Student Film Documenting Life at School of Dentistry Holds Deeper Family Meaning

June 23, 2016    |  

Photos of Alan Miyamoto '62, Michael Miyamoto '87, and Courtney Miyamoto '18.

  (L to R): Alan Miyamoto '62, Michael Miyamoto '87, and Courtney Miyamoto '18

 The distance from the island of Maui to Baltimore is 4800 miles and a 12 hour flight, but this hasn’t stopped three generations of Miyamoto family members from attending the School of Dentistry.

Courtney Miyamoto ’18 is a rising Junior at SOD. She is the daughter of Michael Miyamoto ‘87, and granddaughter of Alan Miyamoto ’62. When she heard that her grandfather – who had successfully battled cancer twice since 2007 while still maintaining his private practice in Maui – was diagnosed with cancer for the third time, Courtney decided to produce a GoPro video documenting her life as a 2nd year student as a tribute to him.

“I wanted to create an upbeat video to show my grandfather what the school was like in 2016, as well as something that families and friends of dental students could also watch to get a sense of campus life,” said Miyamoto.

Miyamoto’s film (embedded below) captures a comprehensive first-person look at life at SOD; not just the lab and classroom work, but also the social events, the surrounding Baltimore cultural milieu, and even skateboarding to and from class.

It’s a fitting tribute to a school with a longstanding Miyamoto family tradition. Courtney’s grandfather Alan came to SOD from difficult circumstances. His father had emigrated to Hawaii from Japan to work on a sugar cane plantation. The workers at the plantation collectively pitched in to fund Alan’s education. After graduating from SOD (then called the Baltimore College of Dental Surgery), he served in the Air Force before starting a private practice in Maui in 1964. During his career as a dentist, Alan served as the director of the Hawaii Dental Service (1978-1990) and the board of Dental Examiners (1990-1998).  He continued to work at his private practice until his death in February.

“Although the video was not completed in time to show him, I'm sure he's happy to see his mo'opuna (grandchild in Hawaiian) growing up from his resting place above,” said Courtney, “he influenced so many people throughout his lifetime and will continue to do so as we walk down our own paths in life with him in our hearts.”

Alan Miyamoto’s son Michael followed in his footsteps. He graduated from UMSOD in 1987 and returned to Maui to work at the family practice with an emphasis on cosmetic dentistry. Dr. Miyamoto earned Best Dentist in Hawaii honors from Honolulu Magazine for five straight years between 2009-2014.

Outside of dentistry, Miyamoto family members are passionate about activities that reflect their Hawaiian roots. Grandfather Alan played the ukulele and engaged in spear fishing. Michael is an avid surfer, and he taught Courtney and her two younger sisters Lindsey and Caitlyn how to surf, skateboard, fish, and camp on the beach from an early age. Courtney continues to enjoy these activities to this day.

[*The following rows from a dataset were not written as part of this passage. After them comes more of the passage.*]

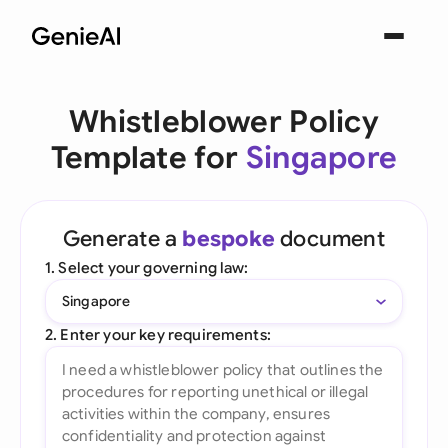
Whistleblower Policy
Template for
Singapore
Generate a
bespoke
document
1. Select your governing law:
Singapore
2. Enter your key requirements: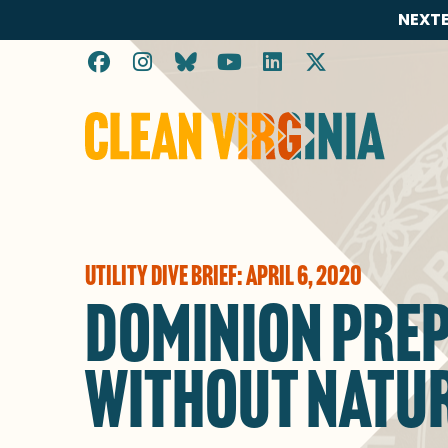
NEXTE
Go to Clean Virginia homepage
UTILITY DIVE BRIEF: APRIL 6, 2020
DOMINION PREPA
WITHOUT NATUR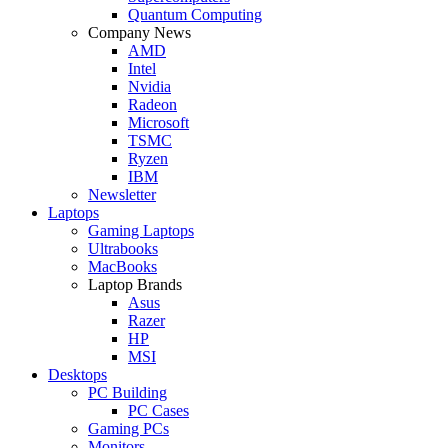
Quantum Computing
Company News
AMD
Intel
Nvidia
Radeon
Microsoft
TSMC
Ryzen
IBM
Newsletter
Laptops
Gaming Laptops
Ultrabooks
MacBooks
Laptop Brands
Asus
Razer
HP
MSI
Desktops
PC Building
PC Cases
Gaming PCs
Monitors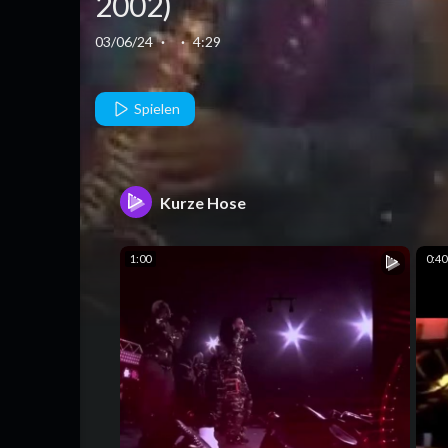
2002)
03/06/24
·
·
4:29
Spielen
Kurze Hose
1:00
0:40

“My father’s definitely been my role model when it comes to working with patients and making time for his favorite hobbies,” said Courtney.

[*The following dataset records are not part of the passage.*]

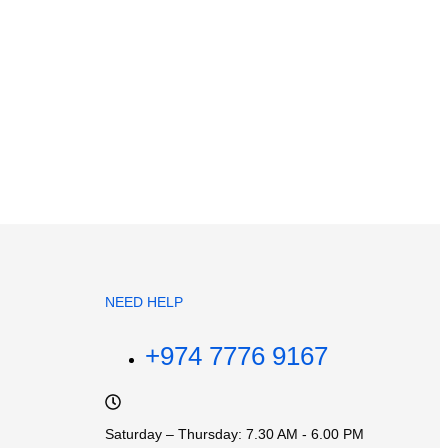
NEED HELP
+974 7776 9167
Saturday – Thursday: 7.30 AM - 6.00 PM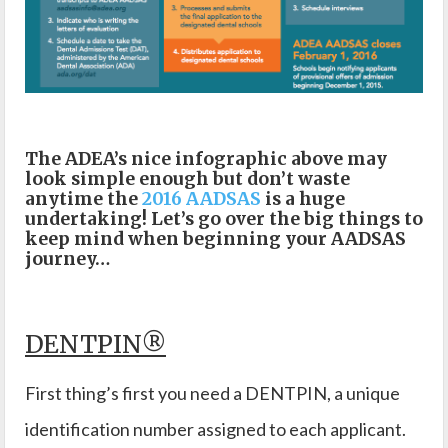
The ADEA’s nice infographic above may
look simple enough but don’t waste
anytime the
2016 AADSAS
is a huge
undertaking! Let’s go over the big things to
keep mind when beginning your AADSAS
journey…
DENTPIN®
First thing’s first you need a DENTPIN, a unique
identification number assigned to each applicant.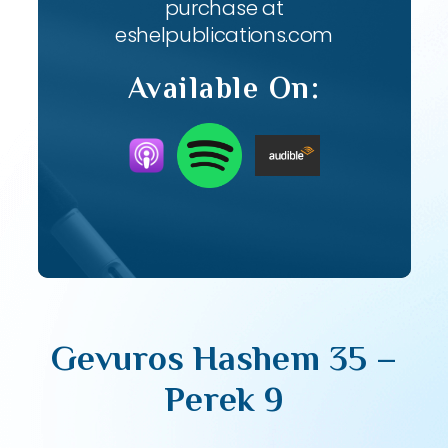
purchase at
eshelpublications.com
Available On:
Gevuros Hashem 35 –
Perek 9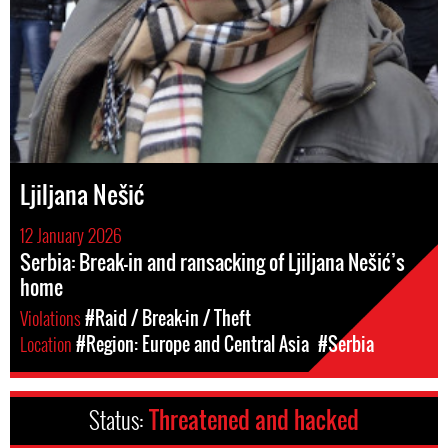
Ljiljana Nešić
12 January 2026
Serbia: Break-in and ransacking of Ljiljana Nešić’s
home
Violations
#Raid / Break-in / Theft
Location
#Region: Europe and Central Asia
#Serbia
Status:
Threatened and hacked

Initially, Courtney wanted to break from the Maryland tradition and attend a dental school on the West Coast, but her visit and interviews at SOD changed her mind.

“I was amazed by what the school had to offer with all the new facilities and up-to-date appliances and simulation labs,” she said, “my father accompanied me on my move to campus and was similarly impressed on how far the school had come along.”

After completing her 2nd year, Courtney has just started clinical practice work. While the family practice in Hawaii - Miyamoto Dental Designs Suite, Inc. - is always open to her, her family has encouraged her to explore her interests and options to find her niche. She is currently considering a specialty in prosthodontics.